Ernest Hemingway foi motorista de ambulância – vivência que inspirou Adeus às Armas –, mas foi ferido após um ataque de morteiro no front italiano e voltou para casa; E. M. Forster serviu a Cruz Vermelha no Egito, entrevistando feridos para obter informações sobre desaparecidos; T. E. Lawrence foi um dos líderes da Revolta Árabe contra o Império Otomano, com feitos militares que lhe renderam a alcunha de Lawrence da Arábia. Além da participação na contenda, esses escritores têm outro ponto em comum: acotovelam-se entre os fãs de Soldados Rasos, do australiano Frederic Manning (1882-1935) lançado no Brasil pela primeira vez pela Carambaia.
Durante e após a guerra, surgiu uma safra de obras saídas diretamente das trincheiras, começando por Under Fire, publicado por Henri Barbusse em 1916, que não se abstinha de explicitar o horror e a violência física do conflito.
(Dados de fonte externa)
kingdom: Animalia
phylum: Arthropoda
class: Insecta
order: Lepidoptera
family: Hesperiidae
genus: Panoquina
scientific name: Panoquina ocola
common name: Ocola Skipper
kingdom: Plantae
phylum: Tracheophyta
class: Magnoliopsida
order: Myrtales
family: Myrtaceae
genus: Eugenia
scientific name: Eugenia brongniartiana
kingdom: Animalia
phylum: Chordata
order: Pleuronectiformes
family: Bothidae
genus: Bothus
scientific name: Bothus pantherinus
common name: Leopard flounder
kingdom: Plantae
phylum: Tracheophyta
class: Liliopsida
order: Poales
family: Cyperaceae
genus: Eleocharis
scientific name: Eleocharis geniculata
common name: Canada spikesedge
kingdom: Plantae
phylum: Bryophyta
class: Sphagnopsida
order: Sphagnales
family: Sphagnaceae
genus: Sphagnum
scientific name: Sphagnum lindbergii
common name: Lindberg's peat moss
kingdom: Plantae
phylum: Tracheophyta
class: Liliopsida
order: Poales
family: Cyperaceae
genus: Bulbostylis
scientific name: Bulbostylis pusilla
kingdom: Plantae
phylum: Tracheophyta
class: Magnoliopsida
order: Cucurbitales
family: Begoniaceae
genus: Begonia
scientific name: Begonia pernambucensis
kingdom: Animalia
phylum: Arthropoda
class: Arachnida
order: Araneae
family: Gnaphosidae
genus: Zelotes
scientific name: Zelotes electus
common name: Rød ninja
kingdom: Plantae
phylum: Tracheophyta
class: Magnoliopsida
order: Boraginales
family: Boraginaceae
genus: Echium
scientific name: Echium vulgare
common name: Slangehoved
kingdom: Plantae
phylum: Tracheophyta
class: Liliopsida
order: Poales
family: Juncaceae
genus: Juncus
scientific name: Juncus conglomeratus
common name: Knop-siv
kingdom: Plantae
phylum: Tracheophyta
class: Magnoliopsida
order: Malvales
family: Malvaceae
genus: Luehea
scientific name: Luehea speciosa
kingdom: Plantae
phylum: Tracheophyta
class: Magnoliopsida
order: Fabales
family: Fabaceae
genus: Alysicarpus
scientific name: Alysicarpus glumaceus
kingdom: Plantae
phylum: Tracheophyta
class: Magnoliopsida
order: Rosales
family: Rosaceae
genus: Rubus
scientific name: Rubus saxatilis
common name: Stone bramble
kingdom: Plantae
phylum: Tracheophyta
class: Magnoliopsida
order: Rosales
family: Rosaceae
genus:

Com o termo “shell shock”, cunhado na época para descrever o transtorno de estresse pós-traumático dos soldados que retornavam da guerra, as experiências dos sobreviventes ganharam as páginas dos livros nos anos subsequentes.
Três Soldados, de John dos Passos, Nada de Novo no Front, de Erich Maria Remarque, e a série Memoirs, de Siegfried Sassoon, são alguns exemplos. Viagem ao Fim da Noite, de Louis-Ferdinand Céline, que na 2.ª Guerra Mundial apoiaria Hitler, é ainda hoje um de seus livros mais contundentes. O mais celebrado livro dessa cepa, no entanto, foi mesmo Soldados Rasos, na época lançado de maneira anônima – mais tarde, sua autoria foi “desmascarada” por T. E. Lawrence, que reconheceu a prosa de Manning.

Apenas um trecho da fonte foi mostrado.